As predicted, Ironwood didn’t react, he only nodded like he was taking note. “Tell me, where did you grow up?”
Clover blinked. “Sir?”
“Where you grew up, Ebi. It’s not a hard question.”
“Uh – Patch, Sir. In Vale… Sir.” Why was this important? It was all on Clover’s file anyway.
Ironwood nodded, his expression never faltering. “Do you still have any family there?”
Also on his file. Where was the General going with this…? “No, sir.”
Ironwood nodded again, and a short silence fell between the two. “You should go back there to finish the rest of your recovery. It seems you’ve earned a break.”
Clover’s eyebrows furrowed. “With all due respect, Sir, Atlas is my home.”
“Of course, and you’re proud of it. As we all are. But Patch is quiet, and unassuming. Well-protected by the natural borders and, it seems, nostalgic to you personally.”

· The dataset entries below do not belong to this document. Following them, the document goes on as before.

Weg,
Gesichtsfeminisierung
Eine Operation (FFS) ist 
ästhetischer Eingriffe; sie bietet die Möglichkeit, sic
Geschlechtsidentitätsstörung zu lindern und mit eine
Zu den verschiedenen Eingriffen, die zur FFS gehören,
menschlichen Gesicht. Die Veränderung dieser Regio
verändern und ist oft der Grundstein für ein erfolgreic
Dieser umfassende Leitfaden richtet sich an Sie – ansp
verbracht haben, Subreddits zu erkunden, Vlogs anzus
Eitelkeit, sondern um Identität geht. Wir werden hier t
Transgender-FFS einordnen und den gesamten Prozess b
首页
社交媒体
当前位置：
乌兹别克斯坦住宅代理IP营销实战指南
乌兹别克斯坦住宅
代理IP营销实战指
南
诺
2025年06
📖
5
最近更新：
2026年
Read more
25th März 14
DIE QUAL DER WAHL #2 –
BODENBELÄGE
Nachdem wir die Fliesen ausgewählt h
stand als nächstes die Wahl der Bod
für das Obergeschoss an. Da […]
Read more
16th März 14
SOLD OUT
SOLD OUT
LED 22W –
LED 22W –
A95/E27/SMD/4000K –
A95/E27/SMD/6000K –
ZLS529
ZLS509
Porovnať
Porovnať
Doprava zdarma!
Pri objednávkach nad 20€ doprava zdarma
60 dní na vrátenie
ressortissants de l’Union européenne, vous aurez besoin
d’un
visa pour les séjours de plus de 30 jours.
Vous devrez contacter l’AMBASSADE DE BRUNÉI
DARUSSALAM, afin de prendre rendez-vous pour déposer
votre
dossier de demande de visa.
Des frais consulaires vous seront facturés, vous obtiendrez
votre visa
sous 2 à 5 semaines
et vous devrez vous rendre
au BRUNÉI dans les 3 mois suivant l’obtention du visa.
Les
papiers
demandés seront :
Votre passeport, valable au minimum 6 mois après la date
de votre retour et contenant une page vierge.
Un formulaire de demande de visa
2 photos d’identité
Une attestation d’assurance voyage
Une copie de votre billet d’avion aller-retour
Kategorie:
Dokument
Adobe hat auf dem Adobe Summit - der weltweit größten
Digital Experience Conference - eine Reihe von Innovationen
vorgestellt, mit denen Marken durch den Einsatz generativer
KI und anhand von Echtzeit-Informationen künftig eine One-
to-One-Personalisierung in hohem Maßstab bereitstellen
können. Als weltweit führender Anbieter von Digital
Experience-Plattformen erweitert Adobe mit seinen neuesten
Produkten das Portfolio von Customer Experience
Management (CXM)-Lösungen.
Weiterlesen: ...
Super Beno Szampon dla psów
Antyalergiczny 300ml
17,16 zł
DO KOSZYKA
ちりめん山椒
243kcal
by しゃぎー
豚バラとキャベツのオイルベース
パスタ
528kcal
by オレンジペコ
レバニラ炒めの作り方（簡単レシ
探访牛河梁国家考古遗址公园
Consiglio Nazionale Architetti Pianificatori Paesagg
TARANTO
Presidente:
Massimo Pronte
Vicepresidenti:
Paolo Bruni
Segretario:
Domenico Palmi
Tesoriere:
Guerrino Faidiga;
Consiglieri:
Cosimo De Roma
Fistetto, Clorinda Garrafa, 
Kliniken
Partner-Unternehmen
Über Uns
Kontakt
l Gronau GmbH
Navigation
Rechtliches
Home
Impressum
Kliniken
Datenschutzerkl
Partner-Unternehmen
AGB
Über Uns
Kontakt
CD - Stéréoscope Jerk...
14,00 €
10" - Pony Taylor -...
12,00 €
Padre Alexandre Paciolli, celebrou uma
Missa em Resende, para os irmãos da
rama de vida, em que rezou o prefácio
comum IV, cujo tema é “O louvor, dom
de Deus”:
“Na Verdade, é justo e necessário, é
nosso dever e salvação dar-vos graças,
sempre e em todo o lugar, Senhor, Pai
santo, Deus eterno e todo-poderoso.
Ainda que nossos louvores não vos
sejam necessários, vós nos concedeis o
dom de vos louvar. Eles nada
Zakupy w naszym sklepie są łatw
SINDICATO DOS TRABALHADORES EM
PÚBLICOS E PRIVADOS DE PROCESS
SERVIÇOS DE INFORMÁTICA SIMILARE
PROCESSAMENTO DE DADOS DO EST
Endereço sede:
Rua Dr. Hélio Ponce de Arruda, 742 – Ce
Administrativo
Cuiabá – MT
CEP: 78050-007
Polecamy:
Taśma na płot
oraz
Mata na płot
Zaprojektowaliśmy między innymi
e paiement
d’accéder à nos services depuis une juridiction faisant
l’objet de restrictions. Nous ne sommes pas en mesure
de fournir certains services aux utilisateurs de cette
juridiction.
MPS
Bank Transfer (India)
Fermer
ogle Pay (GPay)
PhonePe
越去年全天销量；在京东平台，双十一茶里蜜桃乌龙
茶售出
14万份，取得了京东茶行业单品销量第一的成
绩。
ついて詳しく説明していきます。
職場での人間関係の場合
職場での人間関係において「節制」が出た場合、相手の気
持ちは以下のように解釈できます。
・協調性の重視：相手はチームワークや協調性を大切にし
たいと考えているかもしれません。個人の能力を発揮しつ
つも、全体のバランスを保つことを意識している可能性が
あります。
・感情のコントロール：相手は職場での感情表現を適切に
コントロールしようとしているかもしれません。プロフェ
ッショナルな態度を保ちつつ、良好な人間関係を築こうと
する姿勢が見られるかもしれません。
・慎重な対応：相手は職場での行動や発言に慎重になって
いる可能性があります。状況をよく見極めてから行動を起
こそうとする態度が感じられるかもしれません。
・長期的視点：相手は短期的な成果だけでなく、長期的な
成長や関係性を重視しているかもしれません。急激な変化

Clover frowned. He hadn’t been to Vale in years, not even on missions… Why would it be suggested? Surely it would be better for him to stay in Atlas, under the eyes of the doctors? It didn’t make sense. “I don’t understand, Sir…”
“Don’t worry, Ebi. It’s not your job to understand orders.” Ironwood waved his hand. “Think of it as a mission in and of itself. Atlas needs you fully recovered, and a few quiet months far away from… all this, will help.”
Clover opened his mouth, and shut it again. This wasn’t like the General. This wasn’t usual. But he said it was an order. So Clover bit his inner cheek, and nodded. “Yes, Sir.”
Ironwood might have smiled for a moment, but on second thought probably not. He turned to leave, the light catching the metal on his forehead for just a moment. And Clover found himself speaking before he could stop. “General Ironwood?”
The General turned to him, raising an eyebrow.
Clover swallowed. “The spine, what’s exposed, it feels… cold.” He glanced over the General for a short moment. It wasn’t common knowledge, but he was privy to the fact that the General was about half robotic at this point. Clover couldn’t be sure on the specifics – and really thought it was rude asking – so he had no idea which… pieces were mechanical, and to what extent. But he had to know one thing. “Do you feel… cold?”
Ironwood stared at Clover, his eyes blank like snow. “Freezing. You get used to it.”
Clover shivered once the General left, and he closed the window.